When I share content, I make an effort to only use services from providers I trust who will keep that content where I put it indefinitely (or at least until I'm no longer around to care). It was a big deal and leap of faith, moving from my FTP server to using your software instead. I trusted you. You broke that trust. And now you're going to make me look like a fool on every single forum where I included content from my Dropbox.
I tried Shared Links out when you first introduced them, and wasn't impressed. In addition to requiring more cognitive overhead by the end user to utilize them, and the poor tooling described above, I found the user experience for people I was sharing content with to be unacceptable. Instead of simply clicking the link I sent them to directly download the file, they are taken to a Dropbox webpage where they need to perform more clicks and/or suffer an HTTP Redirect to get at the file. This breaks certain workflows where my intent is to simply provide a direct link.
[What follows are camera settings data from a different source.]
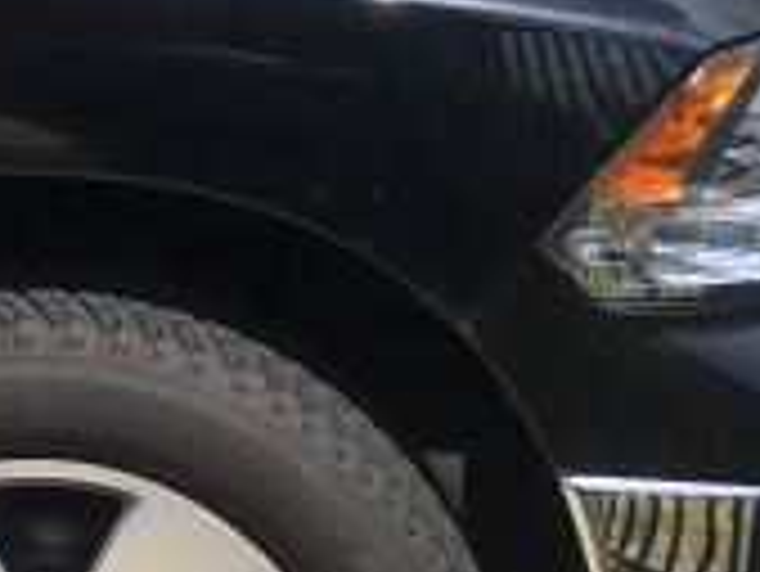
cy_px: 158
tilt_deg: -15.1
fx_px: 3010
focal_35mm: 137
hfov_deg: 13.1
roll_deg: +1.4
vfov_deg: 10.8
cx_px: -562
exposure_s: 1/1451
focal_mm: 4.15
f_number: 2.2
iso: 25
At one point you even tried to use my links to drive user adoption, by making it look and feel like the person had to create a Dropbox account before gaining access to my content. I'm not sure if this is still the case, but it was quite frankly a sleazy thing to do.
I generally share content in my Public folder with individual users or within small communities focused on a particular topic I'm interested in. I'm careful not to use the feature in a manner that would generate "high-traffic" or break your ToS. I'm just an everyday, technically-savvy fellow who finds your Public folder extremely convenient.
I'm sure there are others out there using the Public folder in various ways to make their lives better. In fact, a lot of people feel the same way I do:
I can only imagine the aggravation it will cause folks all over the web when September hits and the lights go out all over corners of the internet.
I urge you to keep the Public folder alive.
If I can't change your mind, then I beg you to at least give us an easy way to migrate all our existing Public folder items into shared links in a manner that retains their current "legacy" URL's.
Note: For anyone reading, this entry was originally in the form of a Feature Request which overnight got upvoted to a Top 10 spot on the company's tracker. After a mention on Slashdot, Dropbox expunged the request and interleaved the content into this discussion thread instead.
Evan
8 years agoNew member | Level 2
Agreed.
The Public folder is the best feature Dropbox has over it's competition, and I make no exageration when I say it's 99% of the reason I use the service. If the feature is killed I have no reason to continue using it over alternatives, and would seriously consider cancelling my subscription and deleting my account.
With OneDrive and iCloud Drive now tightly integrated at the OS level of your most popular host platforms, I am completely perplexed as to why you'd choose kill off a feature that entices users to you over the far easier choices.